A former patient advocate at Duke Health is suing Duke for employment discrimination due to disability, under the Americans with Disabilities Act.

The plaintiff, Jon Davidson, filed the suit against Duke Nov. 12. Davidson, who requested a trial by jury, formerly worked for Duke as a patient advocate and was diagnosed with Parkinson’s disease while working in 2015, according to the filing. 

Davidson’s complaint accuses Duke of discriminating on the basis of Davidson’s disability when it terminated him in 2019.

Michael Schoenfeld, vice president for public affairs and government relations, wrote in an email that Duke does not comment on pending litigation and “will respond through the courts.” 

The complaint states that in 2018, Davidson notified Duke that he would need an accommodation for his “limited ability to keep track of deadlines and remember projects” resulting from his disability. 

He requested that Duke modify his case management system—on Excel—“to account for his memory issues.” Duke allegedly rejected this accommodation as “unreasonable” but provided him with a one-day Excel class.

Davidson’s complaint also states that he requested that his supervisor, Sanne Henninger, currently director of patient experience at Duke’s Private Diagnostic Clinic, send all deadlines by calendar invite on Outlook, which Duke agreed to. 

According to his complaint, Davidson then informed Duke multiple times since then that the provided accommodations were insufficient and that he needed “more assistance meeting his deadlines due to his disability.” He also told Duke that Henninger was “inconsistent about sending reminders.”

Henninger did not respond to multiple requests for comment for this article. 

Davidson claims that Duke “did not provide or propose any additional accommodations to address the job-related limitation caused by [Davidson’s] disability.” These additional accommodations could have included additional time to complete lower-priority projects, according to the complaint.

Duke terminated Davidson “on or about” Feb. 8, 2019. The complaint claims that the reason for his termination—as allegedly told to Davison by Henninger—was that he “forgot to update a patient call log after agreeing to do so.” Davidson asserts that he had done so.

Duke then replaced Davidson with an employee without a disability in violation of the ADA, the complaint alleges.
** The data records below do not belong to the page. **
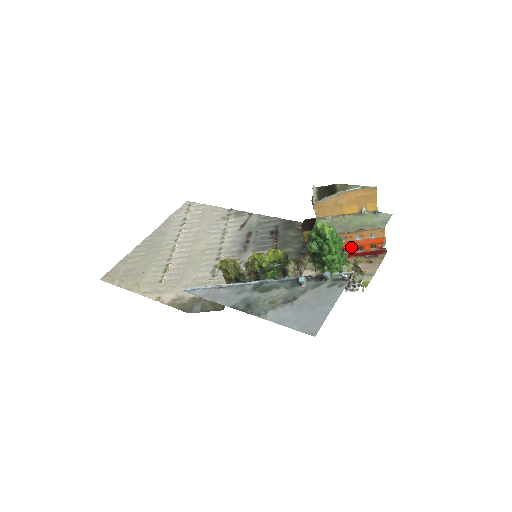
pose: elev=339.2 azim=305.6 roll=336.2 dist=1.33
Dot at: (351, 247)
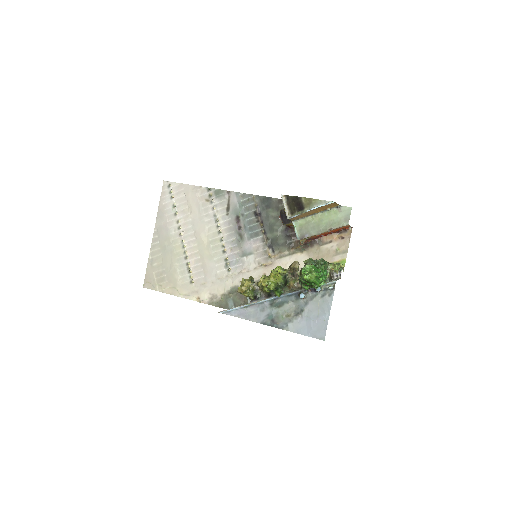
Dot at: (325, 234)
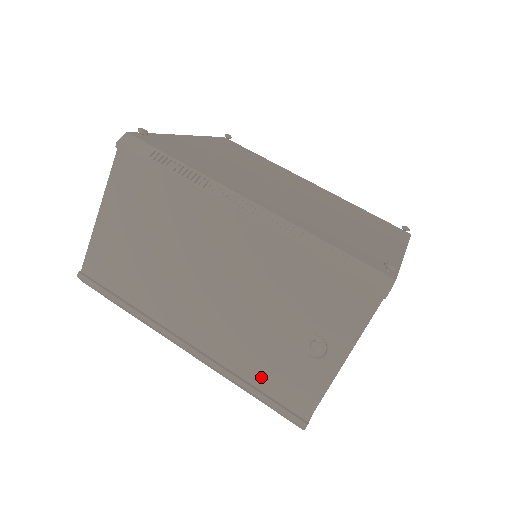
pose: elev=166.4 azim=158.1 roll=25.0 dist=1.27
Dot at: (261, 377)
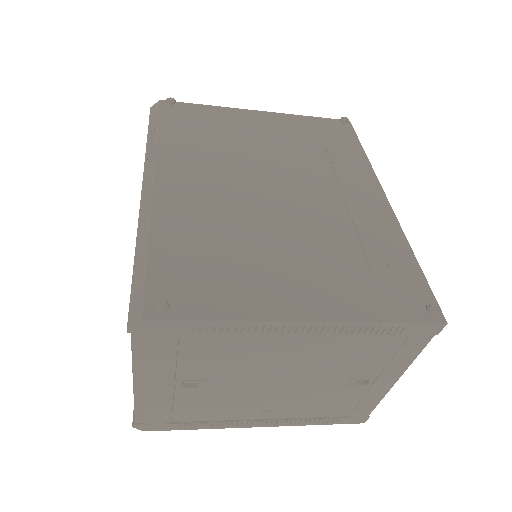
Dot at: occluded
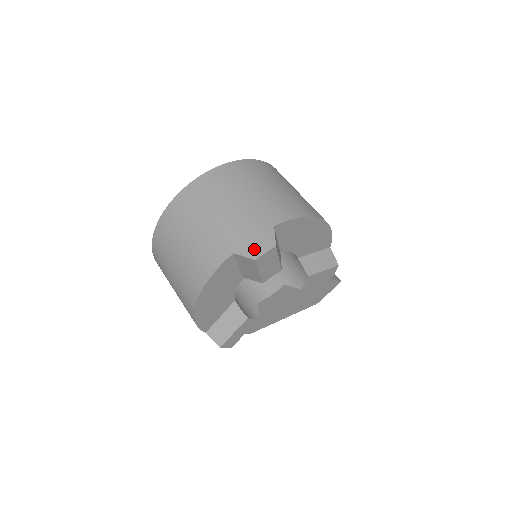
It adds that the circumstances of Davidson’s termination show that Duke’s adverse action “was discrimination on the basis of [Davidson’s] disability.” 

His complaint requests that the court find Duke, who is subject to the requirements of the ADA, in violation of Davidson’s rights set forth in the ADA.

It also asks the court to grant Davidson, who was a qualified employee with a disability under the ADA, full back pay plus interest, front pay, compensatory damages, punitive damages, reasonable attorney fees, and costs in accordance with the ADA.